Publicado 20 de Abril de 2021 - 19h05

A transição do aleitamento materno para a fase dos alimentos sólidos não permite que a criança esteja preparada para comer de tudo, como um adulto. A variedade de alimentos e a quantidade das porções precisam ser respeitadas de acordo com a faixa etária, segundo a orientação dos especialistas. A alimentação incorreta nas primeiras fases da vida, quando os hábitos alimentares estão sendo moldados, podem resultar em uma série de consequências para a saúde, como desnutrição, anemia ou déficit de crescimento, sem falar na obesidade, problema que tem se agravado ano a ano.

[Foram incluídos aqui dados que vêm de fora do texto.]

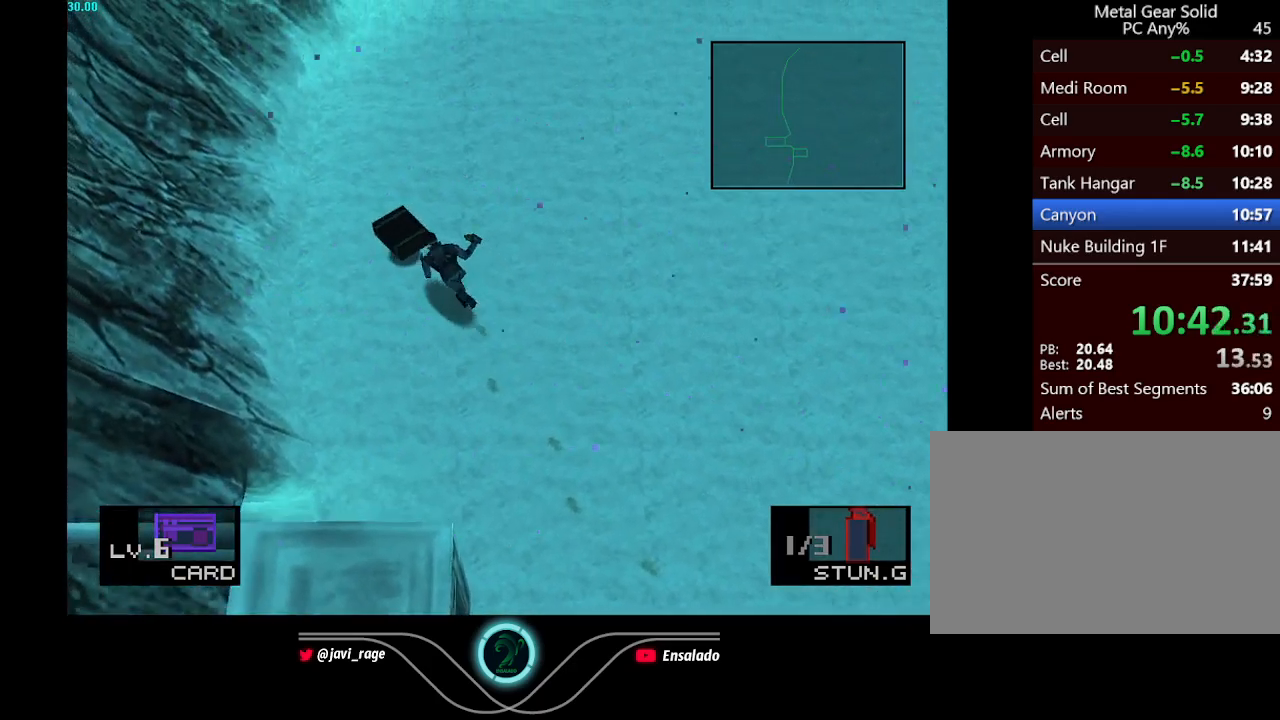
{"buttons": ["DPAD_UP"], "left_stick": "center", "button_events": []}
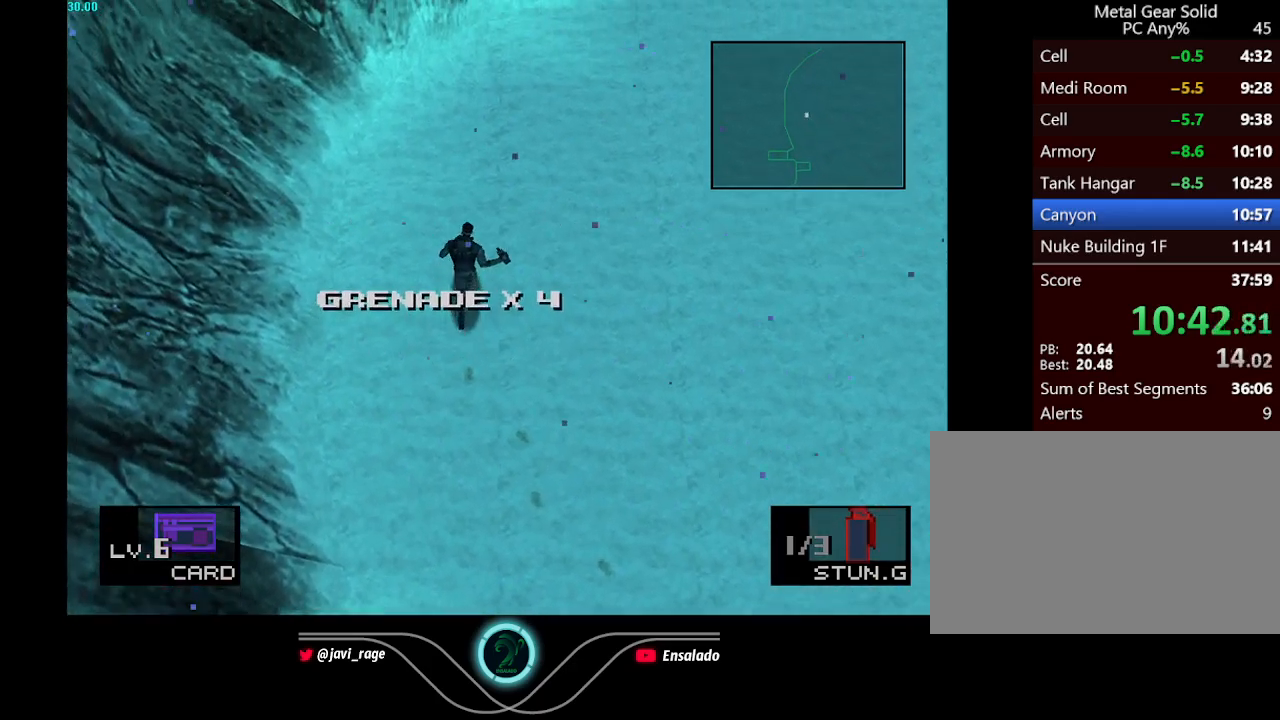
{"buttons": ["DPAD_UP"], "left_stick": "center", "button_events": [[17, "DPAD_RIGHT", "down"], [183, "DPAD_RIGHT", "up"]]}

Maria Camila Buarraj Gomes, nutricionista das unidades de pediatria do hospital da Pontifícia Universidade Católica de Campinas (PUC-Campinas), explica que a partir dos 6 meses de vida a alimentação precisa ser introduzida gradativamente, substituindo o leite materno por papas de legumes e de frutas, com consistência adequada — inicialmente amassadas com garfo e nunca batidas no liquidificador — e depois devem ser oferecidas para a criança em pequenos pedaços bem molinhos para estimular a mastigação.

A composição também deve ser adequada. “As papas de frutas devem ser apenas com as frutas amassadas e não com adição de açúcar ou de qualquer engrossante. E as papas de legumes devem ser compostas inicialmente somente de legumes e depois ir acrescentando aos poucos verduras, feijão, carnes, gema de ovo, arroz e, por último, os carboidratos com glúten, como macarrão.”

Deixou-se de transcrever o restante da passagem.